[N. 140 | 2025]

A analfabeta [fragmento]

Ágota Kristóf

A memória

Fico sabendo pelos jornais e pela televisão que uma criança turca de 10 anos morreu de frio e de exaustão enquanto tentava atravessar clandestinamente a fronteira suíça junto a seus pais. Os “coiotes” os deixaram perto da fronteira. Eles só tinham que andar sempre em frente em linha reta até chegarem ao primeiro vilarejo suíço. Caminharam por longas horas pelas montanhas e florestas. Fazia frio. Lá pelo fim, o pai colocou a criança no ombro. Mas já era tarde demais. Quando chegaram ao vilarejo, a criança estava morta de cansaço, de frio e de exaustão.

Minha primeira reação é aquela de qualquer suíço: “Mas como as pessoas se atrevem a se aventurar em situações assim com crianças? Uma irresponsabilidade desse tipo é inadmissível”. O contragolpe é violento e imediato. Um vento frio de fim de novembro insinua-se no meu quarto bem aquecido, e a voz da memória se ergue em mim com perplexidade: “Como? Você já se esqueceu de tudo? Você fez a mesma coisa, exatamente a mesma coisa. E a criança que você carregou era quase um recém-nascido.”

Sim, eu me lembro.

Estou com 21 anos. Casada faz dois anos, e tenho uma menina de quatro meses. Atravessamos a fronteira entre a Hungria e a Áustria numa tarde de novembro, precedidas por um “coiote”. Ele se chama Joseph, o conheço bem.

Formamos um grupo composto por uma dezena de pessoas, entre as quais algumas crianças. Minha filhinha dorme nos braços de seu pai, eu carrego duas bolsas. Numa bolsa estão as mamadeiras, algumas fraldas, algumas mudas de roupa para a pequena; na outra bolsa, dicionários. Caminhamos em silêncio atrás de Joseph por mais ou menos uma hora. A escuridão é quase total. Às vezes, feixes luminosos e faróis iluminam tudo, ouvimos estalidos, disparos, logo recaímos no silêncio e na escuridão.

No limiar do bosque, Joseph para e nos diz:

— Agora vocês estão na Áustria. Só precisam seguir em frente sempre em linha reta. O vilarejo não fica longe.

Dou um abraço em Joseph. Entregamos a ele todo o dinheiro que temos, até porque esse dinheiro não teria valor nenhum na Áustria.

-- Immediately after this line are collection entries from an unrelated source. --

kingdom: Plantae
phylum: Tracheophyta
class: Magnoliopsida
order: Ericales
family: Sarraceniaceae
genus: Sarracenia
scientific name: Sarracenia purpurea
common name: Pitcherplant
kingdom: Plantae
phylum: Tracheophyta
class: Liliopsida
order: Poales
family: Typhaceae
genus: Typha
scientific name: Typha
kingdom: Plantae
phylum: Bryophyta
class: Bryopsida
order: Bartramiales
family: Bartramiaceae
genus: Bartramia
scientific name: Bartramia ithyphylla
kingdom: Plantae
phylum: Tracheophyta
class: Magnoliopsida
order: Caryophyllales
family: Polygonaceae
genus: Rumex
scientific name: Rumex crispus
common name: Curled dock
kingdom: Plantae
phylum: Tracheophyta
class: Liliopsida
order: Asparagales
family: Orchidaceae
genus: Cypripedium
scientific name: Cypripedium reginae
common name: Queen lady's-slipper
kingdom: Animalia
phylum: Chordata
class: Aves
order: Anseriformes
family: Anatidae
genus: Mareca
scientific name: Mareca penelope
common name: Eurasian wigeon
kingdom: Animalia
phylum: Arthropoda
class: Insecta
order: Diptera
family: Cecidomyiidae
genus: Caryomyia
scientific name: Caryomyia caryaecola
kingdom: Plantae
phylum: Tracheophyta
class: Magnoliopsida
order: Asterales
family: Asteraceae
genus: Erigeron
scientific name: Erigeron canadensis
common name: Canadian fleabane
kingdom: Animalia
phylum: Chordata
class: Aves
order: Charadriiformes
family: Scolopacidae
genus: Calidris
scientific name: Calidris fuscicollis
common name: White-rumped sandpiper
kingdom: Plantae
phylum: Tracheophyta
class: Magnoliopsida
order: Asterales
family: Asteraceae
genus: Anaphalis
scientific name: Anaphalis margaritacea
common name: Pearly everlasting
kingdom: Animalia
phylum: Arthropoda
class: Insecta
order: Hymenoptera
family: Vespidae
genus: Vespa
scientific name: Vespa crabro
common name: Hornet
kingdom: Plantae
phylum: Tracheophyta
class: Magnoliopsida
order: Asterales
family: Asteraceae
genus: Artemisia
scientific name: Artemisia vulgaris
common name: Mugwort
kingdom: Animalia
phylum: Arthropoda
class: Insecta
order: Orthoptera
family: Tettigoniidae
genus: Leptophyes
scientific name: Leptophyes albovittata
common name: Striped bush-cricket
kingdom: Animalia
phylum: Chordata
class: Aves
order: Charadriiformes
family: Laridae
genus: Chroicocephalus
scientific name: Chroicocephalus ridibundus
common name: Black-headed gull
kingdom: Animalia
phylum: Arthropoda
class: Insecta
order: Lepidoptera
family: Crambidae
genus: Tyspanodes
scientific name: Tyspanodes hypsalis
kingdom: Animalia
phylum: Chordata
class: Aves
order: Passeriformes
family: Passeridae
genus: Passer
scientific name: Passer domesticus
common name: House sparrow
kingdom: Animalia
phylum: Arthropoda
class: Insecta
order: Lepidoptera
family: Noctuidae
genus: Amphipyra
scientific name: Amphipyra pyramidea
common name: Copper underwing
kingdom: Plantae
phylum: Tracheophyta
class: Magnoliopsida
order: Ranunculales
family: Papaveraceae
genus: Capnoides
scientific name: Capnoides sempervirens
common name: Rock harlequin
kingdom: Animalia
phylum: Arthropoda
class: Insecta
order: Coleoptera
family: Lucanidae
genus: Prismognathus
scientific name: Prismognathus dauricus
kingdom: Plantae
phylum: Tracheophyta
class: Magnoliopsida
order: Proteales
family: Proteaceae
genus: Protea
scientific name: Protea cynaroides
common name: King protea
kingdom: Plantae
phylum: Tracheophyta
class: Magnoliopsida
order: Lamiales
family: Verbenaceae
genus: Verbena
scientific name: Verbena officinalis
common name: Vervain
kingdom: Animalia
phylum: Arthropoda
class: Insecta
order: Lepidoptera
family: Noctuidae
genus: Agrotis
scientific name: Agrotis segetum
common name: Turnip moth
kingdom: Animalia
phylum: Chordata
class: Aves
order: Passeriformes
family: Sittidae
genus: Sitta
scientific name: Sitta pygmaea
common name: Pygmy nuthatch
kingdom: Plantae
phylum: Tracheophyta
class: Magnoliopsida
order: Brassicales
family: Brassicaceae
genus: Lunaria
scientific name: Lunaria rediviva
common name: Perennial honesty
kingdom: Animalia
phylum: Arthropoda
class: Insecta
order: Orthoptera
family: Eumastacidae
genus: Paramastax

Caminhamos pela floresta. Por muito tempo. Tempo demais. Os galhos ferem nossos rostos, caímos nos buracos, folhas mortas nos encharcam os sapatos, torcemos os tornozelos nas raízes. Alguém liga uma lâmpada de bolso, mas serve somente para iluminar pequenos círculos, e árvores, árvores sempre. Contudo, já deveríamos estar fora da floresta. Temos a impressão de andar em círculos.

Uma criança diz:

— Estou com medo. Quero voltar para casa. Quero deitar na minha cama.

Outra criança chora. Uma mulher diz:

— Estamos perdidos.

Um jovem diz:

— Vamos parar. Se continuarmos assim, acabaremos voltando para a Hungria, se é que já não voltamos. Não se mexam. Vou lá ver.

Sabemos todos o que isso significa, voltar para a Hungria: a prisão, por termos cruzado de forma ilegal a fronteira, ou mesmo sermos alvejados pelos guardas de fronteira russos, bêbados.

O jovem sobe numa árvore. Quando volta, diz:
— Entendi onde estamos. Me orientei pelas luzes. Sigam-me.

Nós o seguimos. Pouco depois, a floresta se dissipa e começamos finalmente a caminhar numa verdadeira trilha, sem galhos, sem buracos, sem raízes.

Subitamente somos iluminados por uma luz violenta, e uma voz diz:

— Parem!

Alguém de nós diz em alemão:

— Somos refugiados.

Os guardas de fronteira austríacos respondem, rindo:

— Já sabíamos disso. Venham conosco.

Eles nos levam até a praça do vilarejo, onde há uma multidão de refugiados. Chega o prefeito:

— Deem um passo adiante aqueles que estão com crianças.

Somos hospedados por uma família de camponeses. São muito cordiais. Se ocupam da pequena, nos dão comida, nos dão uma cama.

O curioso são as poucas lembranças que tenho disso tudo. Como se tudo tivesse acontecido num sonho, ou numa outra vida. Como se minha memória se recusasse a lembrar o momento em que perdi uma grande parte de minha vida.

Deixei na Hungria o meu diário com a escrita secreta, assim como meus primeiros poemas. Deixei lá meus irmãos, meus pais, sem avisá-los, sem me despedir deles, sem sequer dizer até logo. Mas principalmente, naquele dia, naquele dia de final de novembro de 1956, perdi definitivamente meu pertencimento a um povo.